> [Information given]
○ ○ ○ ○
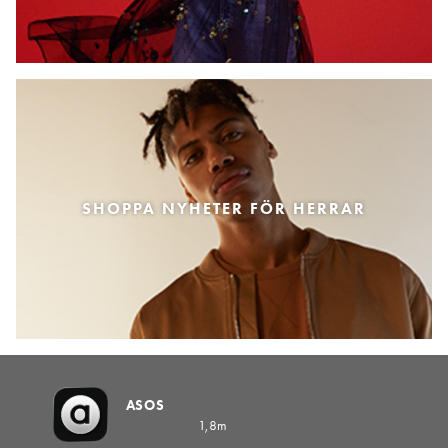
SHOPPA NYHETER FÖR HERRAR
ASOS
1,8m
○ ○ ○ ○
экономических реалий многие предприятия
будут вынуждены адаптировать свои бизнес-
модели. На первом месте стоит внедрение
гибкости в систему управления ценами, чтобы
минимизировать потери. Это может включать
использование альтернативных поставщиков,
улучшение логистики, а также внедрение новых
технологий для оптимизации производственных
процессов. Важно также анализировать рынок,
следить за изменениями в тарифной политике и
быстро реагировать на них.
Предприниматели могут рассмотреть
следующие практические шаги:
○ ○ ○ ○
> [Request]
Search the listing above for the string "также". Copy every line that contains it.

> [Solution to the problem]
улучшение логистики, а также внедрение новых
процессов. Важно также анализировать рынок,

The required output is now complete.